▶ The data:
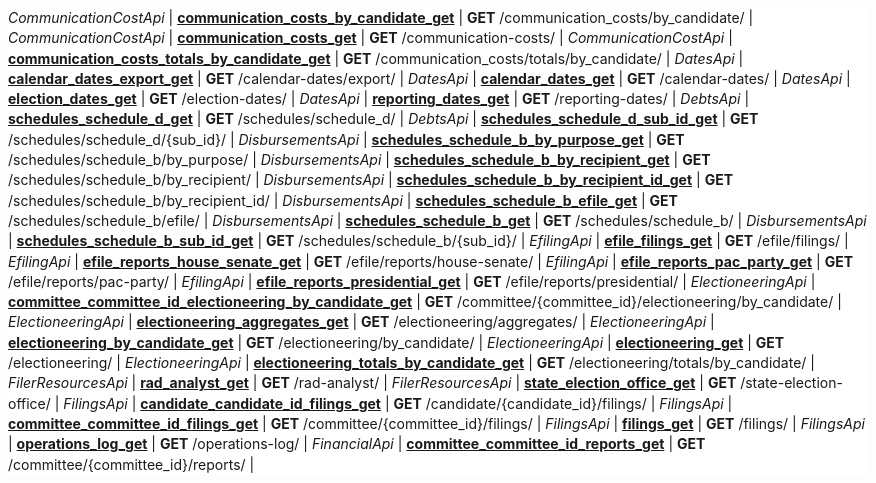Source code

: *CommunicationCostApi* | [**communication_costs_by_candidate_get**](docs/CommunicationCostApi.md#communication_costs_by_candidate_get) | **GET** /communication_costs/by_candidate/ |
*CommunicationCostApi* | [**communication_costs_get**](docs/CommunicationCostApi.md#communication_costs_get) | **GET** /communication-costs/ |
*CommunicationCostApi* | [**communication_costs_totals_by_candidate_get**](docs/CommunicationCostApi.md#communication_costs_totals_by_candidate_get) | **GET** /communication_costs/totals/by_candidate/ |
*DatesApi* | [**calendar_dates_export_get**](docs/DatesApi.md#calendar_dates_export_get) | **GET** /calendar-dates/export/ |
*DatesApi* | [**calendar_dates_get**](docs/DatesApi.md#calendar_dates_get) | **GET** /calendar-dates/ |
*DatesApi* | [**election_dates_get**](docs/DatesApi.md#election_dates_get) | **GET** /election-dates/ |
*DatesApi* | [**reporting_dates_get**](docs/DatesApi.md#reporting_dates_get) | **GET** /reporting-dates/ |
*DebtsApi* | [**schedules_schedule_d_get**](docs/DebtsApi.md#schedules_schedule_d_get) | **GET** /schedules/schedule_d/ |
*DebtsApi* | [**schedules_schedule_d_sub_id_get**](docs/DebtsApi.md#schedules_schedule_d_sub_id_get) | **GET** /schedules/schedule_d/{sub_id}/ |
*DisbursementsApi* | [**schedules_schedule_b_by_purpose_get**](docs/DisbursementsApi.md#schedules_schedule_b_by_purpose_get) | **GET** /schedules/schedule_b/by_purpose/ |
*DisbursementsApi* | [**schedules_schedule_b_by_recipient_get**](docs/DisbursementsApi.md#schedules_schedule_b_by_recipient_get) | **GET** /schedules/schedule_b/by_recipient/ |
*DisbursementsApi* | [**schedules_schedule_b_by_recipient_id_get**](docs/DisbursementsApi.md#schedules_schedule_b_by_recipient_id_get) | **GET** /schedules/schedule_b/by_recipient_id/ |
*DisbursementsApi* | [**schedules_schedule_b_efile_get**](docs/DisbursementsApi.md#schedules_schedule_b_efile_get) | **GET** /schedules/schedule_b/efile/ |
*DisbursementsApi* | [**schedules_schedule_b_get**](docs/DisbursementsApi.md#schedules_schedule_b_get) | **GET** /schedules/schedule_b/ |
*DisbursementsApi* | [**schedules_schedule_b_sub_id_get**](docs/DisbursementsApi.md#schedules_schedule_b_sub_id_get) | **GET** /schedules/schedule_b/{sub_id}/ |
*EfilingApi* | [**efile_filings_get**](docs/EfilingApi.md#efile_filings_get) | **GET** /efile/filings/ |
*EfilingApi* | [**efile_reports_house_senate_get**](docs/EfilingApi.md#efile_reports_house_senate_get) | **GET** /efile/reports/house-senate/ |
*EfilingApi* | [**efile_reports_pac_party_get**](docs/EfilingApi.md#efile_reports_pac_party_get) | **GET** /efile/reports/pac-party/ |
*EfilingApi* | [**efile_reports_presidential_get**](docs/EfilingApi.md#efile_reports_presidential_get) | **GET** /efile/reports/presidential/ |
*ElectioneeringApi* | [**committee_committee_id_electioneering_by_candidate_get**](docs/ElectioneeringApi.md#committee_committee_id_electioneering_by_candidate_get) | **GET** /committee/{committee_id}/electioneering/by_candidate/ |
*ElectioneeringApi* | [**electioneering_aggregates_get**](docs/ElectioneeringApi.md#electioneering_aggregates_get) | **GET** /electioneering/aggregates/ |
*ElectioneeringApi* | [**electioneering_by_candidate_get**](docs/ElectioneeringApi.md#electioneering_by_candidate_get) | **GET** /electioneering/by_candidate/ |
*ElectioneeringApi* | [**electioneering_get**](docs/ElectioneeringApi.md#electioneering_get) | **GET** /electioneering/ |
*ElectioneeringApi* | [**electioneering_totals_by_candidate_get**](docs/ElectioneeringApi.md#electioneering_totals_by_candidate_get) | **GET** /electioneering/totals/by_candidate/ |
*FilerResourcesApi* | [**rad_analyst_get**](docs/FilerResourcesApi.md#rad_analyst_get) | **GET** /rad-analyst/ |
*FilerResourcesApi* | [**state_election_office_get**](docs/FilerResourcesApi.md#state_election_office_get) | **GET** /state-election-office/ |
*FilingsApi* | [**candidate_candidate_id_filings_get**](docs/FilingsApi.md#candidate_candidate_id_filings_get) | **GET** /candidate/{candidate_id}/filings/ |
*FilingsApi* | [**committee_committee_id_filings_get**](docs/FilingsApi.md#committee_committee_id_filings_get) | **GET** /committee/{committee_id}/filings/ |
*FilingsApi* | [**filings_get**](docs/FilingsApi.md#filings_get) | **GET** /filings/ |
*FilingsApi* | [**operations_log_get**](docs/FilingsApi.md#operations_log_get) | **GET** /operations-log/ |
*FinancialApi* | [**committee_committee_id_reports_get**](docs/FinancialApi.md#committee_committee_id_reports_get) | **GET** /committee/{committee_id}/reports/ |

▶ Request:
Please print each of the records word for word, keeping the pictures out.

▶ Answer area:
Source code

: *CommunicationCostApi* | [**communication_costs_by_candidate_get**](docs/CommunicationCostApi.md#communication_costs_by_candidate_get) | **GET** /communication_costs/by_candidate/ |
*CommunicationCostApi* | [**communication_costs_get**](docs/CommunicationCostApi.md#communication_costs_get) | **GET** /communication-costs/ |
*CommunicationCostApi* | [**communication_costs_totals_by_candidate_get**](docs/CommunicationCostApi.md#communication_costs_totals_by_candidate_get) | **GET** /communication_costs/totals/by_candidate/ |
*DatesApi* | [**calendar_dates_export_get**](docs/DatesApi.md#calendar_dates_export_get) | **GET** /calendar-dates/export/ |
*DatesApi* | [**calendar_dates_get**](docs/DatesApi.md#calendar_dates_get) | **GET** /calendar-dates/ |
*DatesApi* | [**election_dates_get**](docs/DatesApi.md#election_dates_get) | **GET** /election-dates/ |
*DatesApi* | [**reporting_dates_get**](docs/DatesApi.md#reporting_dates_get) | **GET** /reporting-dates/ |
*DebtsApi* | [**schedules_schedule_d_get**](docs/DebtsApi.md#schedules_schedule_d_get) | **GET** /schedules/schedule_d/ |
*DebtsApi* | [**schedules_schedule_d_sub_id_get**](docs/DebtsApi.md#schedules_schedule_d_sub_id_get) | **GET** /schedules/schedule_d/{sub_id}/ |
*DisbursementsApi* | [**schedules_schedule_b_by_purpose_get**](docs/DisbursementsApi.md#schedules_schedule_b_by_purpose_get) | **GET** /schedules/schedule_b/by_purpose/ |
*DisbursementsApi* | [**schedules_schedule_b_by_recipient_get**](docs/DisbursementsApi.md#schedules_schedule_b_by_recipient_get) | **GET** /schedules/schedule_b/by_recipient/ |
*DisbursementsApi* | [**schedules_schedule_b_by_recipient_id_get**](docs/DisbursementsApi.md#schedules_schedule_b_by_recipient_id_get) | **GET** /schedules/schedule_b/by_recipient_id/ |
*DisbursementsApi* | [**schedules_schedule_b_efile_get**](docs/DisbursementsApi.md#schedules_schedule_b_efile_get) | **GET** /schedules/schedule_b/efile/ |
*DisbursementsApi* | [**schedules_schedule_b_get**](docs/DisbursementsApi.md#schedules_schedule_b_get) | **GET** /schedules/schedule_b/ |
*DisbursementsApi* | [**schedules_schedule_b_sub_id_get**](docs/DisbursementsApi.md#schedules_schedule_b_sub_id_get) | **GET** /schedules/schedule_b/{sub_id}/ |
*EfilingApi* | [**efile_filings_get**](docs/EfilingApi.md#efile_filings_get) | **GET** /efile/filings/ |
*EfilingApi* | [**efile_reports_house_senate_get**](docs/EfilingApi.md#efile_reports_house_senate_get) | **GET** /efile/reports/house-senate/ |
*EfilingApi* | [**efile_reports_pac_party_get**](docs/EfilingApi.md#efile_reports_pac_party_get) | **GET** /efile/reports/pac-party/ |
*EfilingApi* | [**efile_reports_presidential_get**](docs/EfilingApi.md#efile_reports_presidential_get) | **GET** /efile/reports/presidential/ |
*ElectioneeringApi* | [**committee_committee_id_electioneering_by_candidate_get**](docs/ElectioneeringApi.md#committee_committee_id_electioneering_by_candidate_get) | **GET** /committee/{committee_id}/electioneering/by_candidate/ |
*ElectioneeringApi* | [**electioneering_aggregates_get**](docs/ElectioneeringApi.md#electioneering_aggregates_get) | **GET** /electioneering/aggregates/ |
*ElectioneeringApi* | [**electioneering_by_candidate_get**](docs/ElectioneeringApi.md#electioneering_by_candidate_get) | **GET** /electioneering/by_candidate/ |
*ElectioneeringApi* | [**electioneering_get**](docs/ElectioneeringApi.md#electioneering_get) | **GET** /electioneering/ |
*ElectioneeringApi* | [**electioneering_totals_by_candidate_get**](docs/ElectioneeringApi.md#electioneering_totals_by_candidate_get) | **GET** /electioneering/totals/by_candidate/ |
*FilerResourcesApi* | [**rad_analyst_get**](docs/FilerResourcesApi.md#rad_analyst_get) | **GET** /rad-analyst/ |
*FilerResourcesApi* | [**state_election_office_get**](docs/FilerResourcesApi.md#state_election_office_get) | **GET** /state-election-office/ |
*FilingsApi* | [**candidate_candidate_id_filings_get**](docs/FilingsApi.md#candidate_candidate_id_filings_get) | **GET** /candidate/{candidate_id}/filings/ |
*FilingsApi* | [**committee_committee_id_filings_get**](docs/FilingsApi.md#committee_committee_id_filings_get) | **GET** /committee/{committee_id}/filings/ |
*FilingsApi* | [**filings_get**](docs/FilingsApi.md#filings_get) | **GET** /filings/ |
*FilingsApi* | [**operations_log_get**](docs/FilingsApi.md#operations_log_get) | **GET** /operations-log/ |
*FinancialApi* | [**committee_committee_id_reports_get**](docs/FinancialApi.md#committee_committee_id_reports_get) | **GET** /committee/{committee_id}/reports/ |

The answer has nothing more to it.